- _Problem to solve_:
Set down the data again word for word. Skip any pictures.

- _Task material_:
# # # # # # #

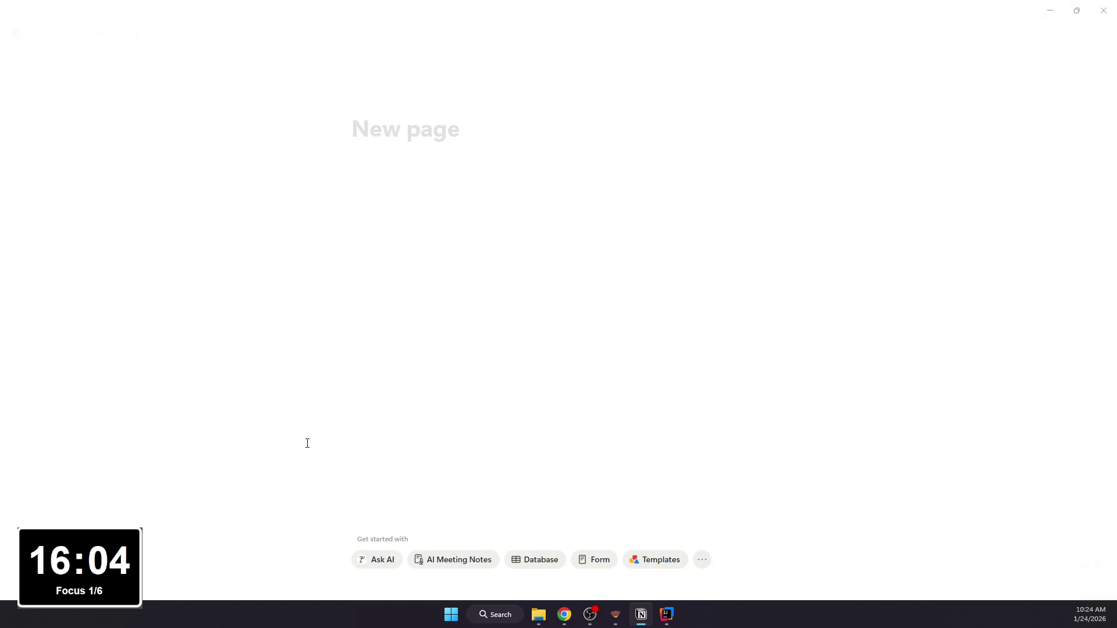
text(if -e)
key(BackSpace)
text(else )
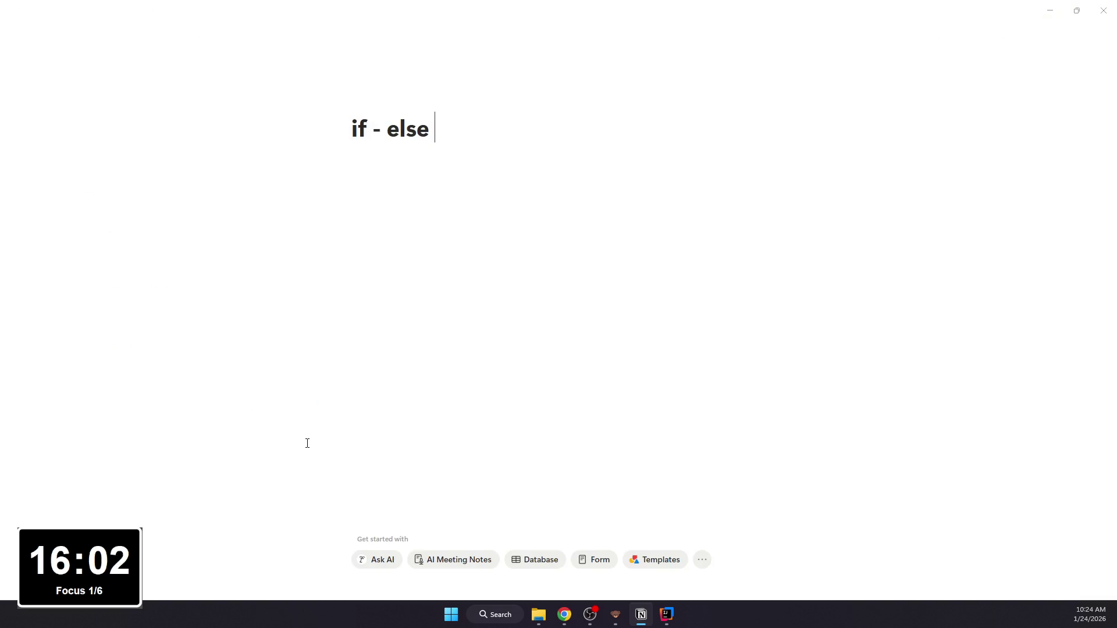
text(if - else ()
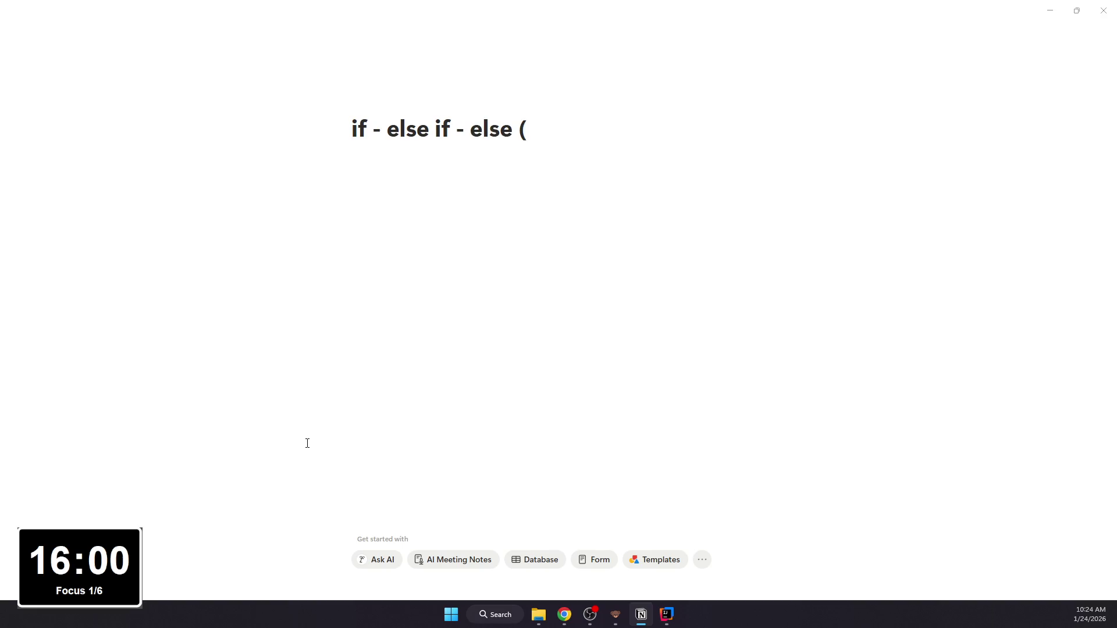
text(лестница) )
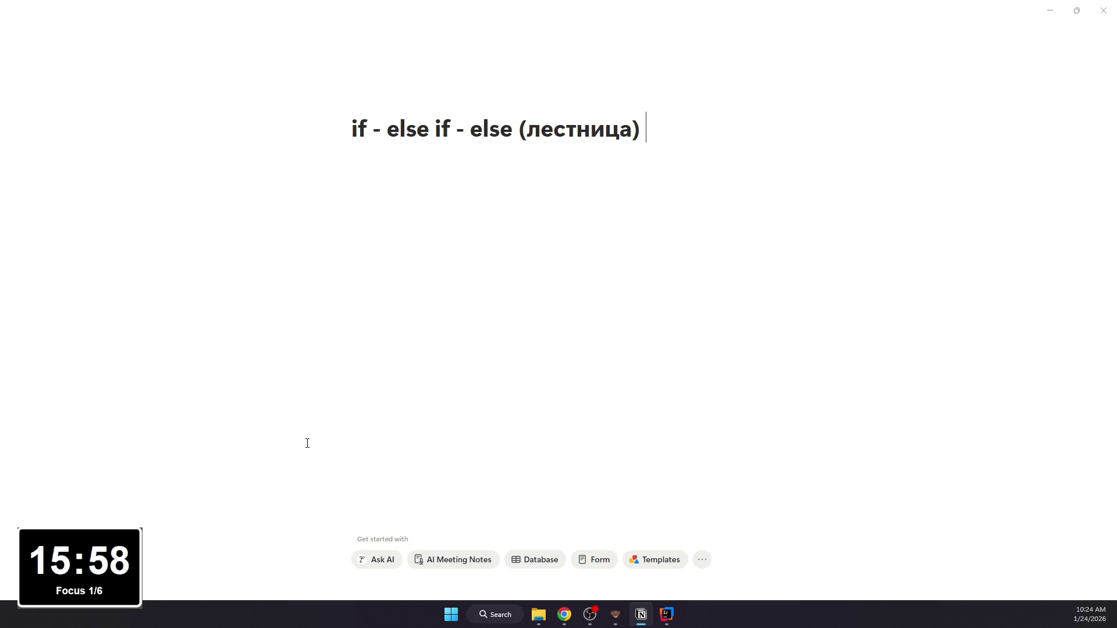
text(— проверить нес)
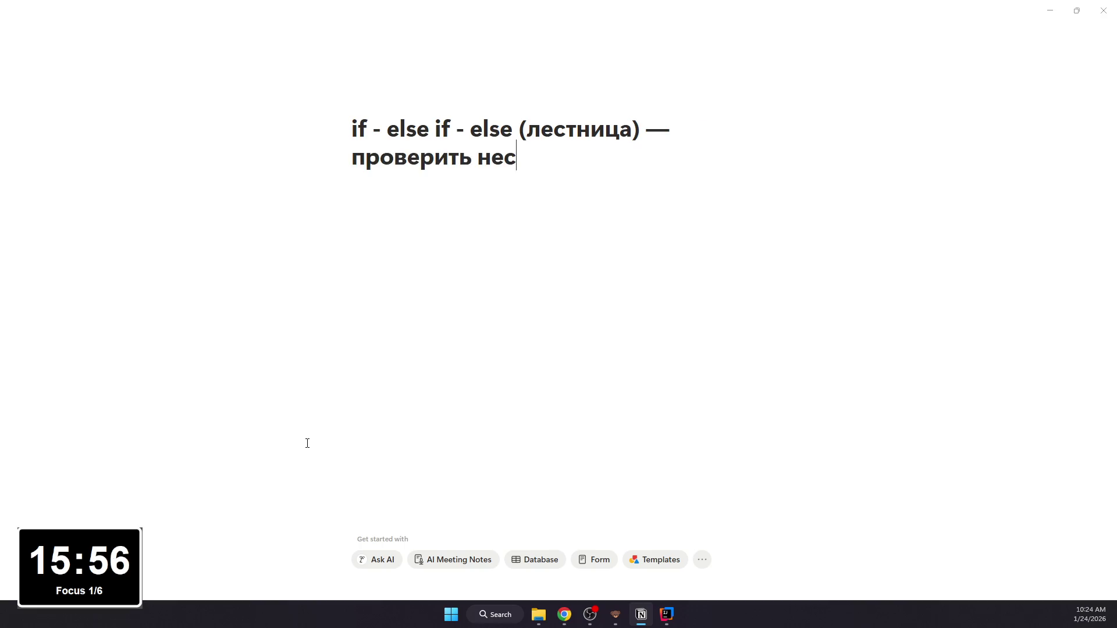
text(колько вариантов по)
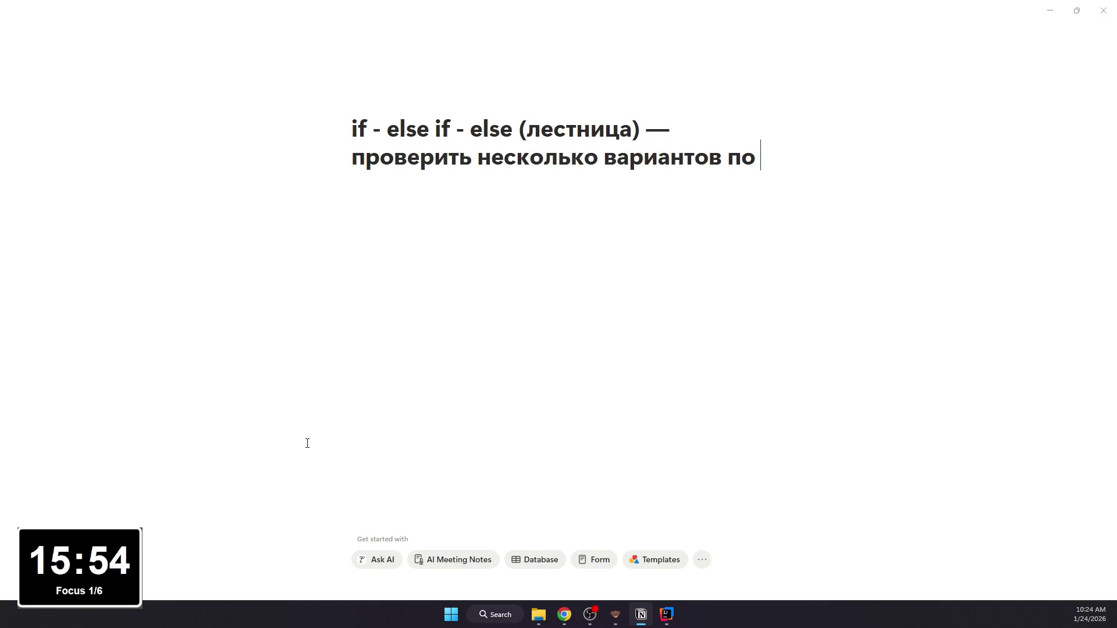
text( очереди)
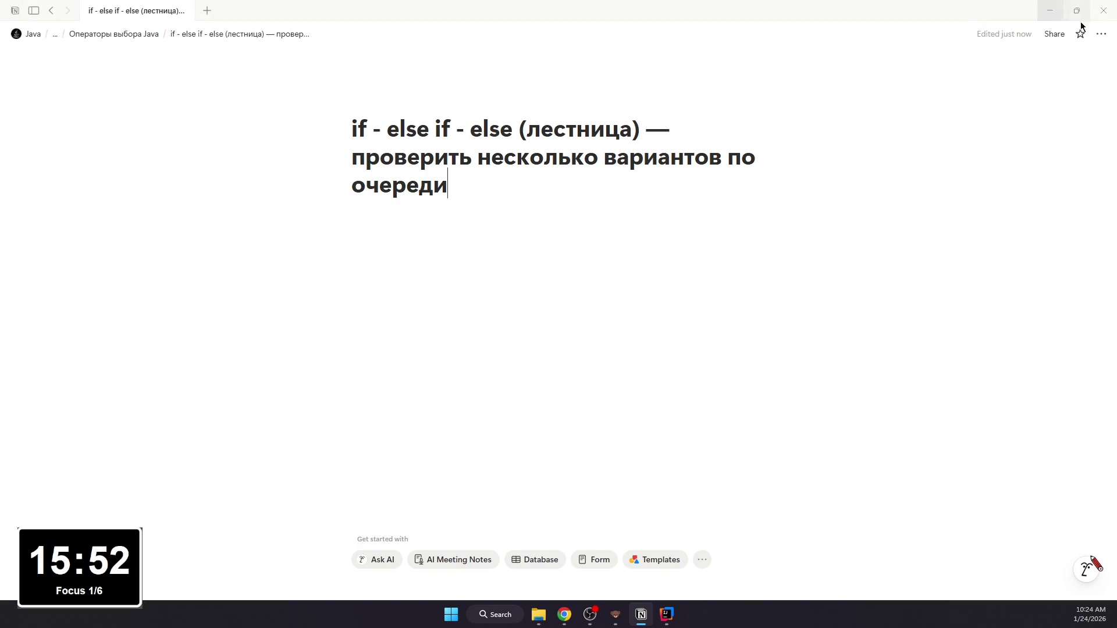
click(1101, 33)
click(1031, 94)
click(1002, 222)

# # # # # # #

- _Reply_:
text(if -e)
key(BackSpace)
text(else )
text(if - else ()
text(лестница) )
text(— проверить нес)
text(колько вариантов по)
text( очереди)
click(1101, 33)
click(1031, 94)
click(1002, 222)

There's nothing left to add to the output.